Tuesday, February 5, 2013

Heart Tracks - The Dwarf Within

     "Cain knew God.  He just had no faith.....Faithlessness is not unbelief.  Faithlessness is the refusal to trust.  It's the refusal to rest in God, and therefore, risk for God."  Mark Buchanan
     In The Last Battle, the 7th and final book in C.S. Lewis' Chronicles Of Narnia series, Lewis tells of how the inhabitants of Narnia have just fought and won a great battle against the powers of evil.  Now they and their king, Tirian, await the coming of Aslan the Lion.  They wait with joyful expectation, and when Aslan does appear, they surge forward to touch and be touched by Him.  To experience the sweetness and fullness of who He is.  They are those that Paul wrote of, the ones who "Have loved His appearing."  Yet there was another group who held themselves apart from it all.  They view Aslan with distrust, and so do not, cannot partake of the intimacy that is before them.  Lucy cries out to Aslan, "Could you - will you - do something for these poor dwarfs?"  "Dearest," says Aslan, "I will show both what I can and cannot do."  Aslan then moves towards them, offering all of Himself to them, but the dwarfs only response is continued distrust, continued faithlessness.  "We haven't let anyone take us in," they proudly declare.  "The Dwarfs are for the Dwarfs."

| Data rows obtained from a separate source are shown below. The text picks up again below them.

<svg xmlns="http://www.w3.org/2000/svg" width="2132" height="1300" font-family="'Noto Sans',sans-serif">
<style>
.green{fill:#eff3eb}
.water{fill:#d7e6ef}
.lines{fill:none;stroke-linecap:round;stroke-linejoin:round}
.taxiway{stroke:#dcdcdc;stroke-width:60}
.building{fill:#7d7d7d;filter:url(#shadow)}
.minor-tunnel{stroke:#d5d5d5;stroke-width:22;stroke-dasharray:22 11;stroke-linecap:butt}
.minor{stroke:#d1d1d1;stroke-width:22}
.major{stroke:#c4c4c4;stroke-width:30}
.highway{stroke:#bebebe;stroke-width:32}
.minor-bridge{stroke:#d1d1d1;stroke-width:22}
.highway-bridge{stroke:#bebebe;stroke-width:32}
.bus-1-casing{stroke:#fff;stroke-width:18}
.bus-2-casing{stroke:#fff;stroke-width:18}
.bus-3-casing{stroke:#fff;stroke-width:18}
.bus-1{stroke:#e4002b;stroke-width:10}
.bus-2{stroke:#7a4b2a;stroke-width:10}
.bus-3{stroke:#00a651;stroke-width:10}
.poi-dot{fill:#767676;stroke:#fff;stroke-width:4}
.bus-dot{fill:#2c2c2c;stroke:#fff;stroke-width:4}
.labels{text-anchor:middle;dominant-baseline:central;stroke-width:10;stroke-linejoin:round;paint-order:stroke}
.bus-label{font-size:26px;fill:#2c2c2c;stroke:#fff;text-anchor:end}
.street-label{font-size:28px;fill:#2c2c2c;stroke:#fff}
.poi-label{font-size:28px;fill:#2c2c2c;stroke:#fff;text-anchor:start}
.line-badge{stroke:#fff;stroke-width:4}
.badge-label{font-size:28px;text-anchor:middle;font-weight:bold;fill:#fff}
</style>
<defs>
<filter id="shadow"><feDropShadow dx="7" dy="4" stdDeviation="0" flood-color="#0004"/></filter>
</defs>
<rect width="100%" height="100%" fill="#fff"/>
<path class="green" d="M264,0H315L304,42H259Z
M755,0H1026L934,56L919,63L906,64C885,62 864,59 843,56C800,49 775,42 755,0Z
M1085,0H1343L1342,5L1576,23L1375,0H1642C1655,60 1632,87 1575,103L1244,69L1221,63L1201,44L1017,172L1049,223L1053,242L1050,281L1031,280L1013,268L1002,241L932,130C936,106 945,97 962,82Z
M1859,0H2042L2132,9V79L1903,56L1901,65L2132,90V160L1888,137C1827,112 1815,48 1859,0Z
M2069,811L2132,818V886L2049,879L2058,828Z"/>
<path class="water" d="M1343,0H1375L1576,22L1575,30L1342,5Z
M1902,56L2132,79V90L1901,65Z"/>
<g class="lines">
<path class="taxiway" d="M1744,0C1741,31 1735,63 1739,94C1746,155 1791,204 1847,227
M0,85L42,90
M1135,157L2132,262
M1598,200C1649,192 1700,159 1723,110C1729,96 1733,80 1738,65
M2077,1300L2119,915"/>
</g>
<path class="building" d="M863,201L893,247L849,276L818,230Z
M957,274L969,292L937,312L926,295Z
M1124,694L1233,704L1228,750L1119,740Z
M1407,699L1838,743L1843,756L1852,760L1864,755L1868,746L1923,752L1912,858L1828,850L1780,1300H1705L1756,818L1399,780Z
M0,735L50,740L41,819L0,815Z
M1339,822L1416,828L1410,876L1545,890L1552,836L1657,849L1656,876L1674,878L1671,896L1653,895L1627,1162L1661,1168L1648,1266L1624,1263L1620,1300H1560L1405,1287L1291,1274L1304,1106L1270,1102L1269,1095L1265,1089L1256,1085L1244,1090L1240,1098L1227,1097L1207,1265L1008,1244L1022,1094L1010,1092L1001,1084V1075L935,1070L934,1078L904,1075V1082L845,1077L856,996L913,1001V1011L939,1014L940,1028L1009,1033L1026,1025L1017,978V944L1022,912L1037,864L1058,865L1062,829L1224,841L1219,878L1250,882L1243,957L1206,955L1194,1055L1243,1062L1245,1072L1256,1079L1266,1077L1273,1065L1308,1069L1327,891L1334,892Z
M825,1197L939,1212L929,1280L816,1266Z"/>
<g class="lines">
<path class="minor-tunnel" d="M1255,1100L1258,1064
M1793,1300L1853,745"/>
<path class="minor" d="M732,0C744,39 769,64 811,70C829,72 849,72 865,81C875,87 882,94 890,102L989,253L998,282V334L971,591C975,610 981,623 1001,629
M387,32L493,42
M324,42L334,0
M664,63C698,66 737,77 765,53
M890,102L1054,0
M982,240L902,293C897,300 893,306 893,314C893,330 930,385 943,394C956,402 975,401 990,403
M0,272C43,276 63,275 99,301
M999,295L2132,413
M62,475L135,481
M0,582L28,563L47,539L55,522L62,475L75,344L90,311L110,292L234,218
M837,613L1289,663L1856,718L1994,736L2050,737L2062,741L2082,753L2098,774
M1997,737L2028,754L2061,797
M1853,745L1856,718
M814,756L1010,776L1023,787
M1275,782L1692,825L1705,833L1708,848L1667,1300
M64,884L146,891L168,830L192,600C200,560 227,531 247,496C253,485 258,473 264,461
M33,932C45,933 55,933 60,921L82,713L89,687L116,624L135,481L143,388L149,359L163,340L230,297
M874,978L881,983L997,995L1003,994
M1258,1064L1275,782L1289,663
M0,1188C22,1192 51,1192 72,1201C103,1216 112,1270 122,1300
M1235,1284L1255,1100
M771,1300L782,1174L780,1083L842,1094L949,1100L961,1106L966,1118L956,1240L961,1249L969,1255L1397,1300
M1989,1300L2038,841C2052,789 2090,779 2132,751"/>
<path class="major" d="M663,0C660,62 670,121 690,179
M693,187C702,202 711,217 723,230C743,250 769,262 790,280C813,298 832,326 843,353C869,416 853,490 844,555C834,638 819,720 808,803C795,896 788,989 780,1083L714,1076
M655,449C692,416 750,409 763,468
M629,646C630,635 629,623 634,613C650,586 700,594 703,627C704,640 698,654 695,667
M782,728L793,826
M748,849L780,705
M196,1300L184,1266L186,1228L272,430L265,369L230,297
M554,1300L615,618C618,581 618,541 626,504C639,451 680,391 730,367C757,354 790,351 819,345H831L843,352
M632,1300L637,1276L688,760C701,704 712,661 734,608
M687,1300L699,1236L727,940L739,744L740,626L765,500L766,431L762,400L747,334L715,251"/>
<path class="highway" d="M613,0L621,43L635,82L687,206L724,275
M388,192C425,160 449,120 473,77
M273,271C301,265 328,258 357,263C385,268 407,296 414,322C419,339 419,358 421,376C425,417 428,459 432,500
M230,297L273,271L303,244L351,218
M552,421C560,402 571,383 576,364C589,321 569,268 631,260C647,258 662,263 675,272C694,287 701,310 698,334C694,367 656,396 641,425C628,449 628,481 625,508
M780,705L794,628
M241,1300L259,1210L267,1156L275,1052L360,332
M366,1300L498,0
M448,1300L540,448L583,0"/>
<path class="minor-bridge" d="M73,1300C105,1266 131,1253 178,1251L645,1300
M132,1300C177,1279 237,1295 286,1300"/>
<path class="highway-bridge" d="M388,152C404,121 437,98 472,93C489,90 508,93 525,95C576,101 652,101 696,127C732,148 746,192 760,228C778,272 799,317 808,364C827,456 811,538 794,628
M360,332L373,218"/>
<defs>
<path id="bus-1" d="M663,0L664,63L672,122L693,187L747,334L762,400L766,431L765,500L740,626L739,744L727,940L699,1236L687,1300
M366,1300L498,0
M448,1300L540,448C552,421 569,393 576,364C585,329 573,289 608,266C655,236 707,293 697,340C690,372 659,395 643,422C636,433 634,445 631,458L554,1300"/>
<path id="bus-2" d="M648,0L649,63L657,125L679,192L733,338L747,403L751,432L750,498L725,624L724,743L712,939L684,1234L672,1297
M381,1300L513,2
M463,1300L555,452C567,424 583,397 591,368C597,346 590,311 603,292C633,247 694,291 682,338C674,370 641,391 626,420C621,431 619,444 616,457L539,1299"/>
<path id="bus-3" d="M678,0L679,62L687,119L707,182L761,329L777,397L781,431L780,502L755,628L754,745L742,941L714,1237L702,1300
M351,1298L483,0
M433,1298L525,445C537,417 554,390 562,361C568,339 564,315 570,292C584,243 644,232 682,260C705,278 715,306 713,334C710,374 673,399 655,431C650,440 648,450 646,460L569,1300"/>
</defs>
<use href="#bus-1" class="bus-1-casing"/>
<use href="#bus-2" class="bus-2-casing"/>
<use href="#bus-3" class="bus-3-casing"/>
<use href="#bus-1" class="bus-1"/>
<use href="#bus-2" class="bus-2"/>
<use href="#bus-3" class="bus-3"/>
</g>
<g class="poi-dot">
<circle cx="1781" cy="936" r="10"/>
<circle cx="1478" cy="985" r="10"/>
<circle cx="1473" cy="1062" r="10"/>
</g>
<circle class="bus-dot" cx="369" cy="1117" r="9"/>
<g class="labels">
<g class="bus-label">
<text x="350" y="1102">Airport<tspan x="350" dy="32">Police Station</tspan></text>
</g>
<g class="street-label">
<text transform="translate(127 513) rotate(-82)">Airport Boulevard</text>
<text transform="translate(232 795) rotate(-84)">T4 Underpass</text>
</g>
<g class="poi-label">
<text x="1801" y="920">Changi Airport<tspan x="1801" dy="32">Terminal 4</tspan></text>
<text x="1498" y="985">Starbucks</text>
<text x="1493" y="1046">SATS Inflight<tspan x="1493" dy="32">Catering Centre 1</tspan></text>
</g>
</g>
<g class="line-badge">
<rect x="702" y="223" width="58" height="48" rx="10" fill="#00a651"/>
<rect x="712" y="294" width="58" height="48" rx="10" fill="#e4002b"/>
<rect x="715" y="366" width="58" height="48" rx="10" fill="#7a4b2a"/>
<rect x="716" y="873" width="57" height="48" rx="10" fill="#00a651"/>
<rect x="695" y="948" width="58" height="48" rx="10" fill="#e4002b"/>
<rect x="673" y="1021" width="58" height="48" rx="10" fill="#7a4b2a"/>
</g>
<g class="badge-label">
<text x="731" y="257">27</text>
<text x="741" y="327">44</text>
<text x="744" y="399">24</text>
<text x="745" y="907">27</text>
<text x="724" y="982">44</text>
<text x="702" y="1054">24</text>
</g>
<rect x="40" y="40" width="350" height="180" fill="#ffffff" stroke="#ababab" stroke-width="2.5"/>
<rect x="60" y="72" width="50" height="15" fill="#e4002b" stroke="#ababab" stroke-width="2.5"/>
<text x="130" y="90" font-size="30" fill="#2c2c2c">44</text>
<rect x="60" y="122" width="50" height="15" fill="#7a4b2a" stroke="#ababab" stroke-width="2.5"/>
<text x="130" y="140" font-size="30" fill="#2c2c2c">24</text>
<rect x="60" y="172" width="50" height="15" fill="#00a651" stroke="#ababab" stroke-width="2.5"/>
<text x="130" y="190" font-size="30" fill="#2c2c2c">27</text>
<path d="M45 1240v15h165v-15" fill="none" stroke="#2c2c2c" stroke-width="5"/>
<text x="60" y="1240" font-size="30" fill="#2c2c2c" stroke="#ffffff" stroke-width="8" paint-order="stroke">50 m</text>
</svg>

Aslan then says to Lucy, "They will not let us help them.  They have chosen cunning instead of belief.  Their prison is only in their minds, yet they are in that prison, and so afraid of being taken in, they cannot be taken out.  But come children, I have other work to do."

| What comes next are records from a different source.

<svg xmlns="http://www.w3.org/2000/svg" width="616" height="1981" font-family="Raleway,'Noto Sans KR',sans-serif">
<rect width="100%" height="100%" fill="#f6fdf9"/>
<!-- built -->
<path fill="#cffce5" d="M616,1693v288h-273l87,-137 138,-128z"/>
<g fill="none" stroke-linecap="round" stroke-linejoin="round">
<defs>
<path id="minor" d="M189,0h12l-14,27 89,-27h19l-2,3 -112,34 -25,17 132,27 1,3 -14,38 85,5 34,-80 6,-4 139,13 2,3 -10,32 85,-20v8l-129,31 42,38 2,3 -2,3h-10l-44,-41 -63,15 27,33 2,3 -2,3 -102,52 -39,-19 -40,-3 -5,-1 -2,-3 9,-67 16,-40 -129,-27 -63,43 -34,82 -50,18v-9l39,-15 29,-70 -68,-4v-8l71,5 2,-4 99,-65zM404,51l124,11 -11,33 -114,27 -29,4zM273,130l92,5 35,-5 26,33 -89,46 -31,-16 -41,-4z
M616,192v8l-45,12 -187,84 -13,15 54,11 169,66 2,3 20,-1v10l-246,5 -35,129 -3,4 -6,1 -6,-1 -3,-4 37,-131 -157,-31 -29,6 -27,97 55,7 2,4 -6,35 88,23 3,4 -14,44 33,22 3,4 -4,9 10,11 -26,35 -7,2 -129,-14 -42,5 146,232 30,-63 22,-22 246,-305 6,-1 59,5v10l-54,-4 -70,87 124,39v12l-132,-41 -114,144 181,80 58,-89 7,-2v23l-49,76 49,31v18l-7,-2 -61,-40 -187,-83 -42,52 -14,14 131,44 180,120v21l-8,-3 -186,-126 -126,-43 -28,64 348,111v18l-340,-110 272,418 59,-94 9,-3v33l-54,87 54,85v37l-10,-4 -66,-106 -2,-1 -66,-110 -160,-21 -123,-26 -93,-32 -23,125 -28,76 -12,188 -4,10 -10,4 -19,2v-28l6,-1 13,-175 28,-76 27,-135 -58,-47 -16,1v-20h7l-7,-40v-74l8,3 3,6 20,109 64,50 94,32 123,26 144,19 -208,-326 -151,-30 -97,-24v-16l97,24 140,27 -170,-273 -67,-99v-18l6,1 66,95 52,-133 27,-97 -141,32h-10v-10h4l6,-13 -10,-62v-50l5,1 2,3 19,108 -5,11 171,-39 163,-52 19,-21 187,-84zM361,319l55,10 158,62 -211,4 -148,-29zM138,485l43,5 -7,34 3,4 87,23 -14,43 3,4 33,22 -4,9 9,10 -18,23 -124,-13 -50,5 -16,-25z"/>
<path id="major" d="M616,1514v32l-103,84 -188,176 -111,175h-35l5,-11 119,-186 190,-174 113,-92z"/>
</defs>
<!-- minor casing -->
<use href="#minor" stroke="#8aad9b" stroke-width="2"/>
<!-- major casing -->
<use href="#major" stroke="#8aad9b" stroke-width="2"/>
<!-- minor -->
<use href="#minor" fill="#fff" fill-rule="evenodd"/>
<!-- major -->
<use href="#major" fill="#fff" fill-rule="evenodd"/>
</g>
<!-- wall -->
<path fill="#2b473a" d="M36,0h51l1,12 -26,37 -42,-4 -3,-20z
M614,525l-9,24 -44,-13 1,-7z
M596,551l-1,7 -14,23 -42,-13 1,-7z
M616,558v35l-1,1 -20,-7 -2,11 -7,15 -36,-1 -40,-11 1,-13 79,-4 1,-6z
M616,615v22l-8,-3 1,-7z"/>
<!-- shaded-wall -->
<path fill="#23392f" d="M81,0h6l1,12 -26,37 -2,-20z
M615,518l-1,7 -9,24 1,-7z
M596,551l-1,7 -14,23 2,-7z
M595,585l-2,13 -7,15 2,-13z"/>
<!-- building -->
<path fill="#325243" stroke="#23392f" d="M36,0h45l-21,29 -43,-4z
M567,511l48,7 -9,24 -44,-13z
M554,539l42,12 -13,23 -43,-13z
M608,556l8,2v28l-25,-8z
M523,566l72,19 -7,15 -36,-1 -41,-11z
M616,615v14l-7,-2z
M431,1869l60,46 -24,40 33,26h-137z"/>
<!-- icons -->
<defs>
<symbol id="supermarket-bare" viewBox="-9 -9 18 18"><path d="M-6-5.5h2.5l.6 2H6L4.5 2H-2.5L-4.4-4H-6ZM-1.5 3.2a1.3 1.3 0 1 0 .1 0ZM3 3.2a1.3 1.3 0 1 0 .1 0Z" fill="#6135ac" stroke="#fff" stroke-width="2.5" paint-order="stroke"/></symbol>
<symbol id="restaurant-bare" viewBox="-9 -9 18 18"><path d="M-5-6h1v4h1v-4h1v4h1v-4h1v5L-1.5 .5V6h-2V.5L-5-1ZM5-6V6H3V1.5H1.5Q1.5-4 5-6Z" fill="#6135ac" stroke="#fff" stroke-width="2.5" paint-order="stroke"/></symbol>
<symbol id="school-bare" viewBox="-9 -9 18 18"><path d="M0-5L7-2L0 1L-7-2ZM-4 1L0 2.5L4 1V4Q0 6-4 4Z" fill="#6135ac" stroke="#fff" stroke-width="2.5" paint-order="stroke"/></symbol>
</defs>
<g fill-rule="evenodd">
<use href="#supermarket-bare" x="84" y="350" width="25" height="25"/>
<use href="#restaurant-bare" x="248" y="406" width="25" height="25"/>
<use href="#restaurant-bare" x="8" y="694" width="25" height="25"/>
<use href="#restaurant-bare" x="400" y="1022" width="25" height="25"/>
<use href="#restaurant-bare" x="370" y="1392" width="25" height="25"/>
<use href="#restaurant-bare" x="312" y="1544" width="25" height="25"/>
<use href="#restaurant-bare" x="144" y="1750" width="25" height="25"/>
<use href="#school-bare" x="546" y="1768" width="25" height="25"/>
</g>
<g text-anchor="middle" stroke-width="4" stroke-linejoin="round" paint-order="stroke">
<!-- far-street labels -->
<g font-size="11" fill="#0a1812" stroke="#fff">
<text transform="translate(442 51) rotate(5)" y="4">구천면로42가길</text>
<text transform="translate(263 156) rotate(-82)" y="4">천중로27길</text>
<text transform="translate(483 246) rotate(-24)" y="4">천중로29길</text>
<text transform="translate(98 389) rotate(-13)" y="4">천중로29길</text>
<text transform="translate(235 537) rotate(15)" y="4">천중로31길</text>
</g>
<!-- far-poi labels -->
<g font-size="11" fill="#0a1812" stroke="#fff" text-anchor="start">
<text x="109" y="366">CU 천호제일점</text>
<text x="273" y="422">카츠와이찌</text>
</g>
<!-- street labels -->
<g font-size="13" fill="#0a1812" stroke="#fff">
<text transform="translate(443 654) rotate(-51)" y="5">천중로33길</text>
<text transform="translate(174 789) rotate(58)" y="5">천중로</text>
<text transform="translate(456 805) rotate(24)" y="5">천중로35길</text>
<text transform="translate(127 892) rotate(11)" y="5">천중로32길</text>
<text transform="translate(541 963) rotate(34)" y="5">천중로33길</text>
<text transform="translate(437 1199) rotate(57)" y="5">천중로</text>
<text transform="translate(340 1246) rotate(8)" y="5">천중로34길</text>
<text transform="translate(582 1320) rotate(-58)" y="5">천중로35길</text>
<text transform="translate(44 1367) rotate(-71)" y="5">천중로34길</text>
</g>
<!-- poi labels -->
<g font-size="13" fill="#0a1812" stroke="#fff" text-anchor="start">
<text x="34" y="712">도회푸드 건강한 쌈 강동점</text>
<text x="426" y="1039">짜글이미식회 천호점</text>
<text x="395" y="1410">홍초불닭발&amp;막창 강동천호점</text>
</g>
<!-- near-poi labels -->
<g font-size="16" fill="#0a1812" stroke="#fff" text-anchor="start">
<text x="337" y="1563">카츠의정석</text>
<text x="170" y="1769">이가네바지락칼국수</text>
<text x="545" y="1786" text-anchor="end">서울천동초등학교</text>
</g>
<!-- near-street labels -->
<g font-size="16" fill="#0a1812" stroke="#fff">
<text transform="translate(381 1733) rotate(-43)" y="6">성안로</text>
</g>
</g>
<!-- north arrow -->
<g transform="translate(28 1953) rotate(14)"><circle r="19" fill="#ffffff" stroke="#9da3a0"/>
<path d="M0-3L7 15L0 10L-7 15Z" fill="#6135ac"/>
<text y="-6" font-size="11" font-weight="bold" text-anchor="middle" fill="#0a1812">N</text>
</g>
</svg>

    The dwarfs are for the dwarfs.  I am for myself.  We are for ourselves.  To place all of ourselves, our need, our hope, our very life, requires a surrender so many are unwilling to make.  To give all to Him is to risk all in Him.  Part of us longs to do that, but another part, oftentimes the greater part of us, like the Dwarfs, holds back, stands at a distance from Him.  We will not risk being taken in, and so, we are never taken out.  As a result, like the dwarfs, we're left to our own understanding, our own strength, our own devices, our own cunning.  Like the dwarfs, we go on living apart, thinking ourselves free, yet all the while imprisoned in cells of our own choosing.  Jesus, like Aslan, will not remain and plead with us.  He offers Himself, but if we refuse, if we choose faithlessness rather than faith, He will move on from us.  He has other work to do.  Other lives to lay hold of.  Others who truly do love His appearing.  Will He come our way again?  I believe He will, but what reason is there to think that we will be any more ready to trust Him then if we will not now? 
   Always before us is the call of Christ to "launch out into the deep" with Him.  The dwarf within will not hear it, and will not go there.  The dwarf will always be for the dwarf.  Cain, and those of his tribe, will always be for themselves.  Who will we stand with today?  With Tirian the King, or with Cain the Dwarfs?  Who lives and reigns within?